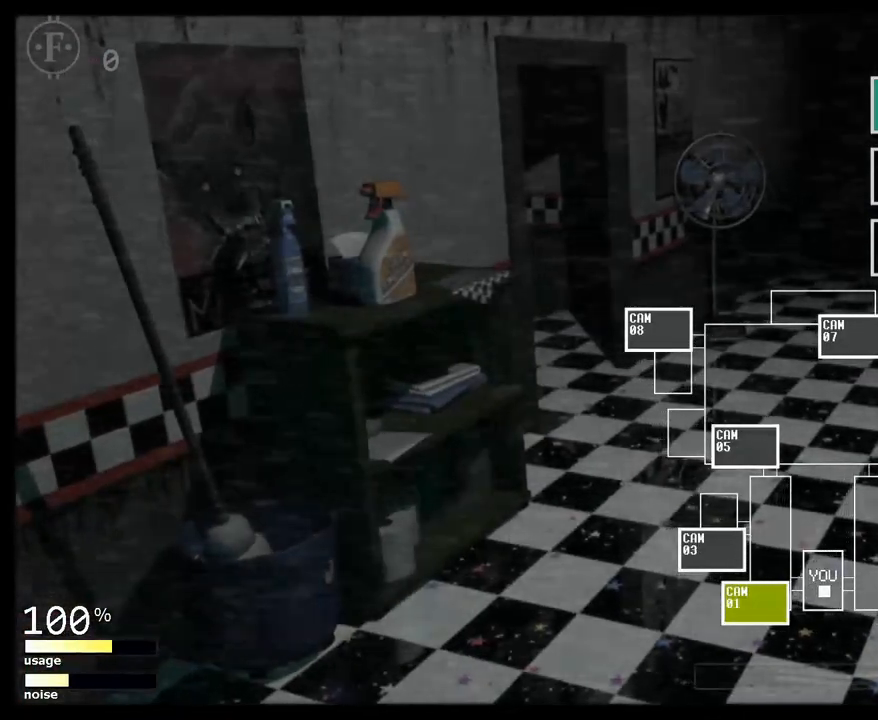
{"keys": [], "mouse": [], "mouse_move": "down", "events": []}
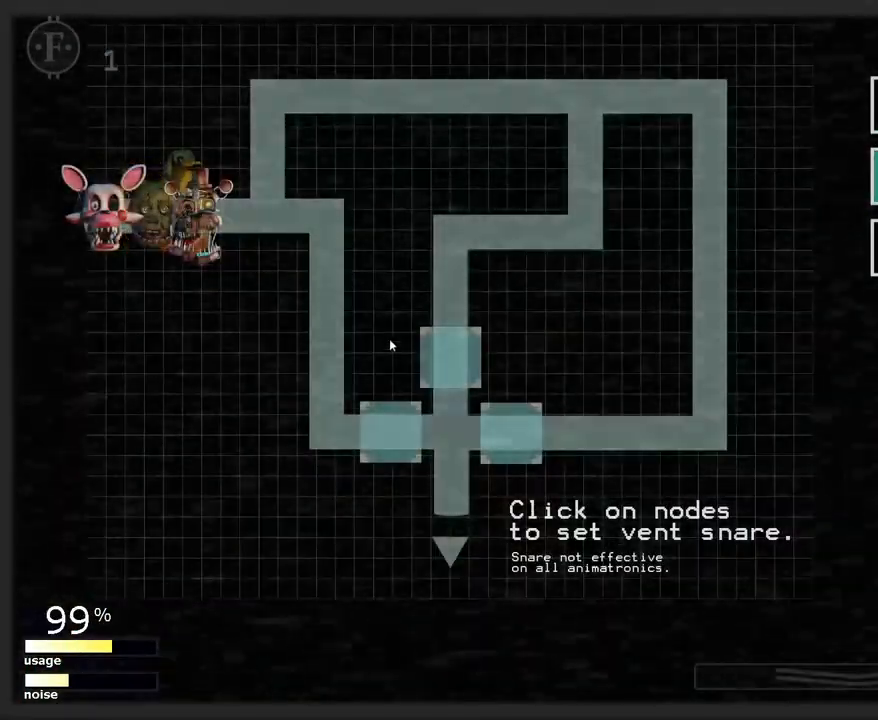
{"keys": [], "mouse": [], "mouse_move": "right", "events": []}
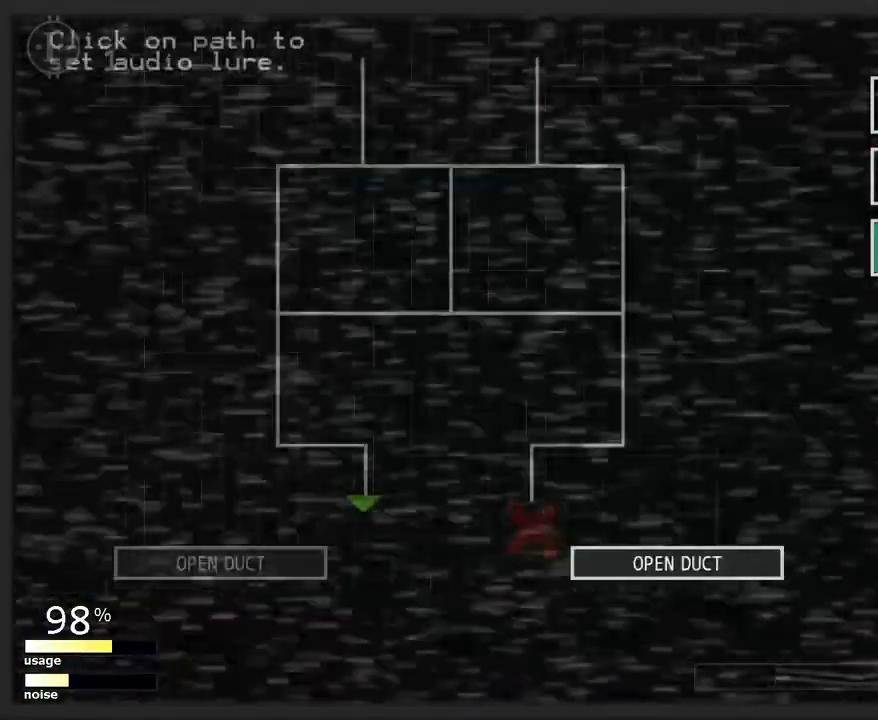
{"keys": [], "mouse": [], "mouse_move": "up-right", "events": []}
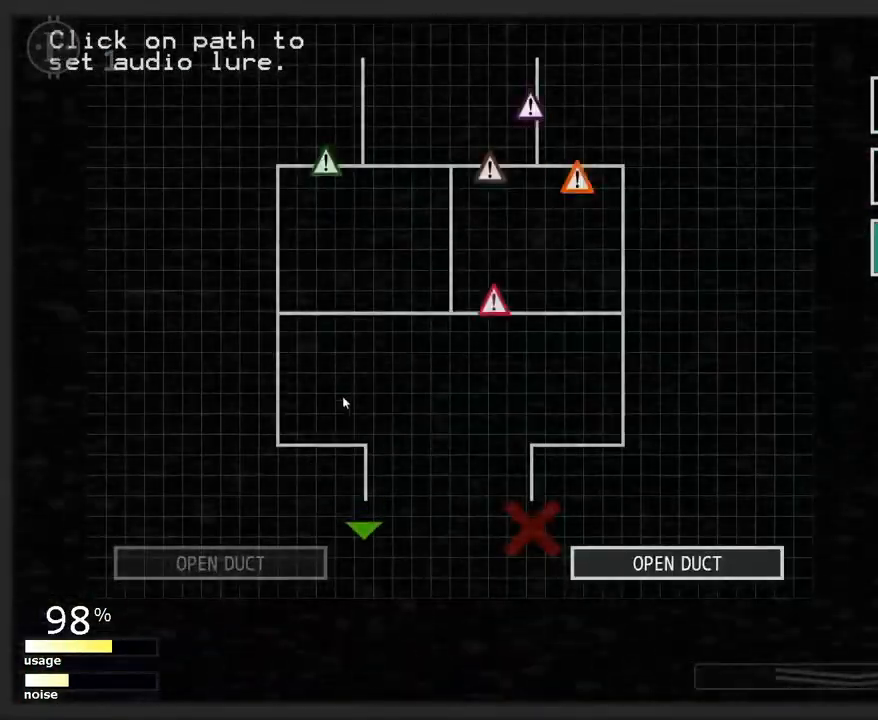
{"keys": [], "mouse": [], "mouse_move": "down-right", "events": []}
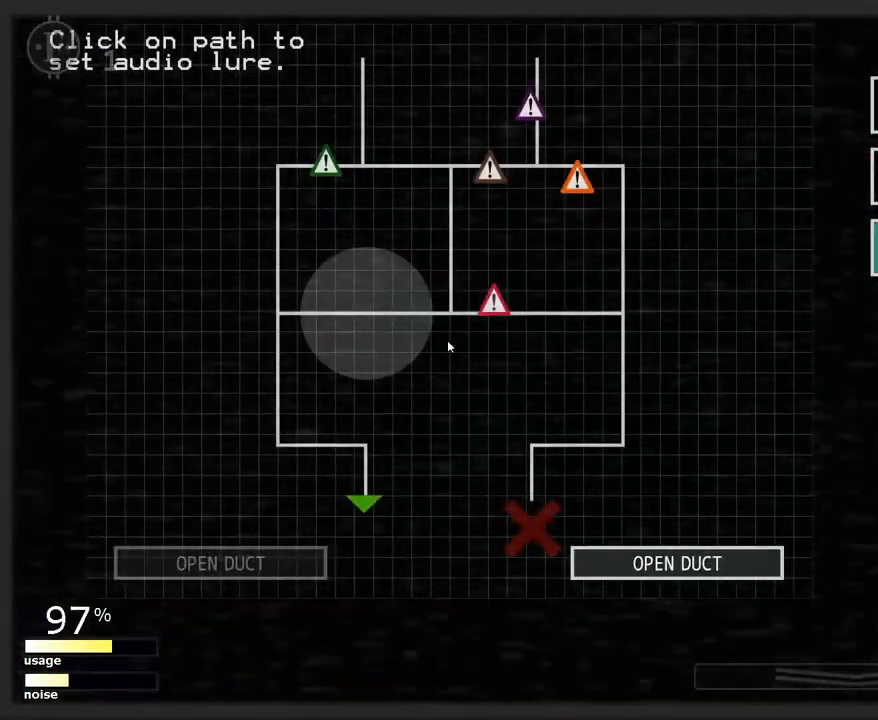
{"keys": [], "mouse": [], "mouse_move": "right", "events": []}
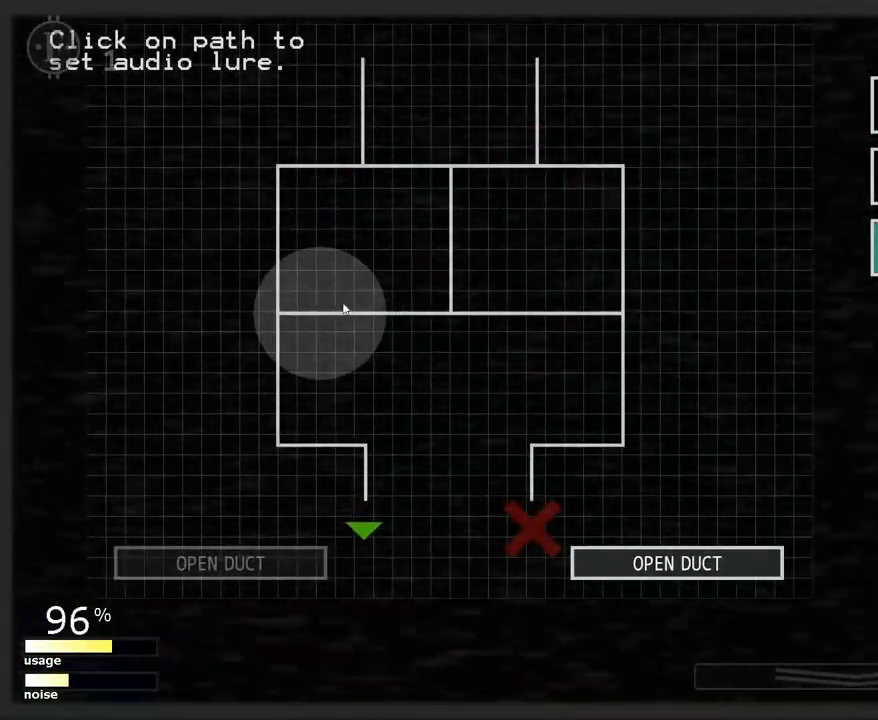
{"keys": [], "mouse": [], "mouse_move": "up-left", "events": []}
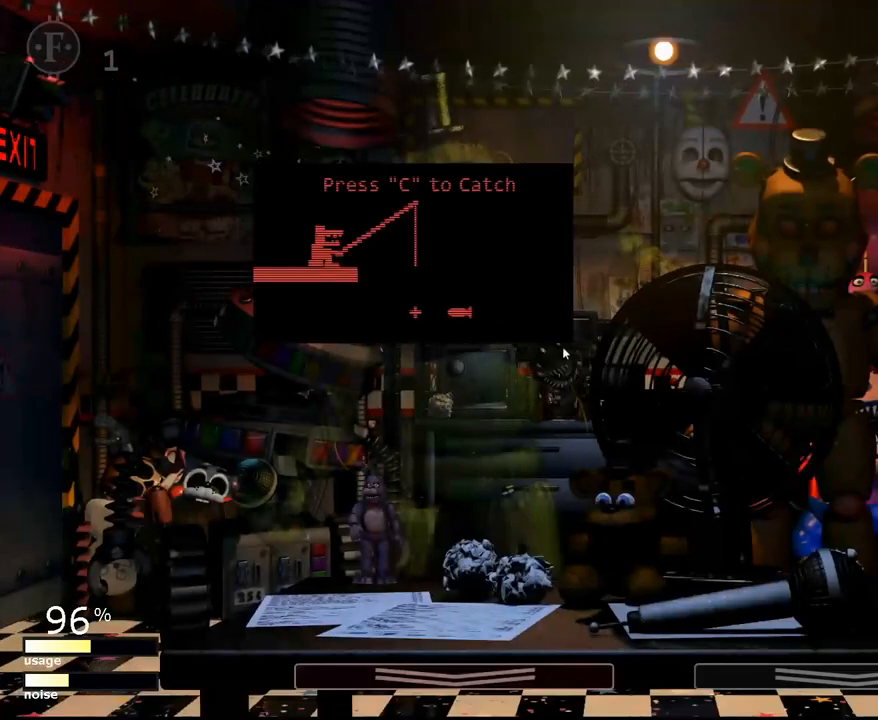
{"keys": ["c"], "mouse": [], "mouse_move": "still", "events": [[317, "z", "down"], [350, "z", "up"], [500, "c", "down"]]}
::::::
# WHAT TO WORK ON
Although the records above include pictures, the copy must contain only their exact text.

# RESPONSE AREA
{"keys": [], "mouse": [], "mouse_move": "down", "events": []}
{"keys": [], "mouse": [], "mouse_move": "right", "events": []}
{"keys": [], "mouse": [], "mouse_move": "up-right", "events": []}
{"keys": [], "mouse": [], "mouse_move": "down-right", "events": []}
{"keys": [], "mouse": [], "mouse_move": "right", "events": []}
{"keys": [], "mouse": [], "mouse_move": "up-left", "events": []}
{"keys": ["c"], "mouse": [], "mouse_move": "still", "events": [[317, "z", "down"], [350, "z", "up"], [500, "c", "down"]]}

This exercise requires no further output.